* **The data**:

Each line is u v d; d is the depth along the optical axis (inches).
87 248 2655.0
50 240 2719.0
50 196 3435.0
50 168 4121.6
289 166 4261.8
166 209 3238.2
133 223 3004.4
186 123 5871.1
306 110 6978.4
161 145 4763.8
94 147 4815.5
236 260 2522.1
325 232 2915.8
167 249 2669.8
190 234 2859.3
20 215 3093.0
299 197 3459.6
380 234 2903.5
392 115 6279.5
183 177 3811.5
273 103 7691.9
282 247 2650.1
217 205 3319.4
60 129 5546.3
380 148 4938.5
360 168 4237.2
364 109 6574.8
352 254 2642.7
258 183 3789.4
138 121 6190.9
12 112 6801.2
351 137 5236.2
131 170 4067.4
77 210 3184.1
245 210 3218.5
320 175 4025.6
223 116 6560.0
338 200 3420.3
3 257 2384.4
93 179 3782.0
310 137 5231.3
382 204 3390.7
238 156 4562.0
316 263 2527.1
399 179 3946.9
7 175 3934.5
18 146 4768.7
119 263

* **Exercise prompt**: Transcribe the records in full, so that each line reads exactly as before.

* **Written reply**:
Each line is u v d; d is the depth along the optical axis (inches).
87 248 2655.0
50 240 2719.0
50 196 3435.0
50 168 4121.6
289 166 4261.8
166 209 3238.2
133 223 3004.4
186 123 5871.1
306 110 6978.4
161 145 4763.8
94 147 4815.5
236 260 2522.1
325 232 2915.8
167 249 2669.8
190 234 2859.3
20 215 3093.0
299 197 3459.6
380 234 2903.5
392 115 6279.5
183 177 3811.5
273 103 7691.9
282 247 2650.1
217 205 3319.4
60 129 5546.3
380 148 4938.5
360 168 4237.2
364 109 6574.8
352 254 2642.7
258 183 3789.4
138 121 6190.9
12 112 6801.2
351 137 5236.2
131 170 4067.4
77 210 3184.1
245 210 3218.5
320 175 4025.6
223 116 6560.0
338 200 3420.3
3 257 2384.4
93 179 3782.0
310 137 5231.3
382 204 3390.7
238 156 4562.0
316 263 2527.1
399 179 3946.9
7 175 3934.5
18 146 4768.7
119 263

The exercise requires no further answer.